- _Task objective_:
Copy out, from the entries below, each line that holds the string "count".

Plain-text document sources
☆ ☆ ☆

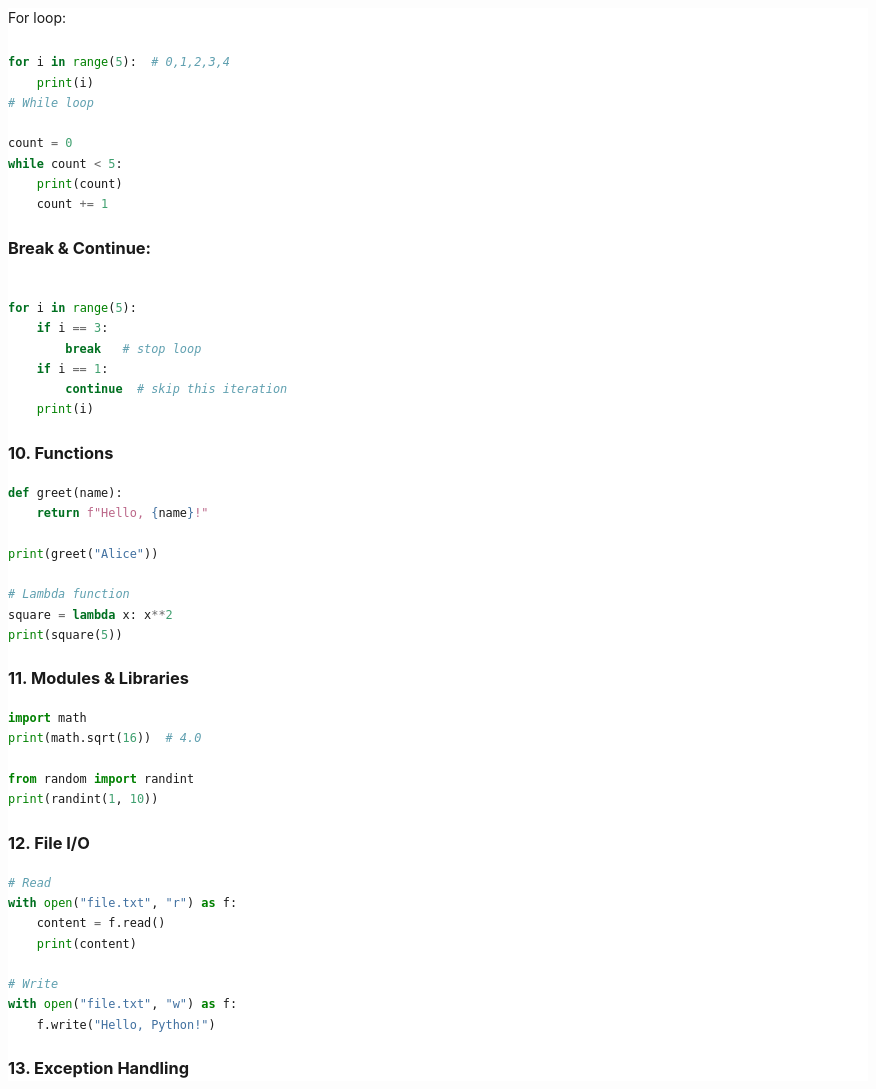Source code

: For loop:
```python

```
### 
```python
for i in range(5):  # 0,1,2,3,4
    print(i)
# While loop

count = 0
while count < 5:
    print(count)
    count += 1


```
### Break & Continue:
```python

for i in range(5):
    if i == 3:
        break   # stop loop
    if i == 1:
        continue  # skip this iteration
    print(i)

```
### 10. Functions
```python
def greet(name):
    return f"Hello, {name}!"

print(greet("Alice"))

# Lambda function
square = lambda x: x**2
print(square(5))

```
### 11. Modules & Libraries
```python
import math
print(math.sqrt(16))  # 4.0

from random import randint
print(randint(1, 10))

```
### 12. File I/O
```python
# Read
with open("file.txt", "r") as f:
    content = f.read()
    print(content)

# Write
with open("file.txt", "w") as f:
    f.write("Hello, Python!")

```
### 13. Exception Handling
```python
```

☆ ☆ ☆

- _Task output_:
count = 0
while count < 5:
    print(count)
    count += 1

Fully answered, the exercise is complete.